You see, if the reparations had been, say, half what they were or if France had agreed to a moratorium in 1923, or if Germany had had even fewer territorial losses, or if the borders of Europe had been drawn more in Germany’s favor, or if Germany had been allowed to maintain a larger armed force, or whatever you choose that would make the treaty less “humiliating”, it would have made no difference to those diehards who supported the Nazi Party in its early years up to the Putsch, nor the masses who did in the 30s-
-because IF, as Hitler, Ludendorff, and Hindenburg publicly and endlessly claimed, Germany was not defeated in the field, then ANY treaty that imposes ANY limits, reparations, or mandates on Germany is an illegitimate treaty and a humiliation.
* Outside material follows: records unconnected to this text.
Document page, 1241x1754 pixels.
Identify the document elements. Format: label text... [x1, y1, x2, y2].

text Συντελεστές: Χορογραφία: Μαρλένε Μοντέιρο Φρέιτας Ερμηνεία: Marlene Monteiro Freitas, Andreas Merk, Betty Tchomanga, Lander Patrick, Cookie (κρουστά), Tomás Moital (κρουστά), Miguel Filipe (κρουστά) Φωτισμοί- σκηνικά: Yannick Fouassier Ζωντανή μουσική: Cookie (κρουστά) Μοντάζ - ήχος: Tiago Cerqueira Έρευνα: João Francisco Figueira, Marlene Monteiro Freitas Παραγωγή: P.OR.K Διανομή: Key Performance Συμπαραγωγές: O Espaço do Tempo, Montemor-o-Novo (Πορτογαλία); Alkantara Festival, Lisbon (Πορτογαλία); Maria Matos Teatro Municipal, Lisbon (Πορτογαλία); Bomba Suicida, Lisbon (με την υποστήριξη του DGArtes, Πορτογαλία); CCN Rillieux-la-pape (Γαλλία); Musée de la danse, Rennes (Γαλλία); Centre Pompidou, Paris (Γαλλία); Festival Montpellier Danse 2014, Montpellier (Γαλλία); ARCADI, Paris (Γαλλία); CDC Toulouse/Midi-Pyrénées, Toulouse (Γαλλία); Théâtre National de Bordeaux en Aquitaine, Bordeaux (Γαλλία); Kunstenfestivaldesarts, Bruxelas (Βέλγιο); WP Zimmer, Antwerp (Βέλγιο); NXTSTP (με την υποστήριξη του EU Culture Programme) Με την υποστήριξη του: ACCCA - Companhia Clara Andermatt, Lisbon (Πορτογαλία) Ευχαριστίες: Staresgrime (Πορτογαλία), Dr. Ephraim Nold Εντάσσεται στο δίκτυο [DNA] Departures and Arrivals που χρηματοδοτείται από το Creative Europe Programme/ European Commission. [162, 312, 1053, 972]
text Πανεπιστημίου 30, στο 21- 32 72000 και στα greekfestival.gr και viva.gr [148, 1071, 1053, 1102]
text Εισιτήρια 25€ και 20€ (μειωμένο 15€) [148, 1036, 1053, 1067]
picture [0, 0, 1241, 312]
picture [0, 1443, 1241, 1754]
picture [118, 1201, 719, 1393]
If they were not defeated, then how dare these Allies force terms upon them?
The borders were unfair? How dare they draw those! We have to pay how much? How dare they make us!
Once anyone believed that Germany did not really lose the war, then any and all treaty terms of any treaty dictated by the “victor” are a humiliation, and those people who believed that to be true were the people that joined the NSDAP and allowed Hitler to rise to power. Pure and simple.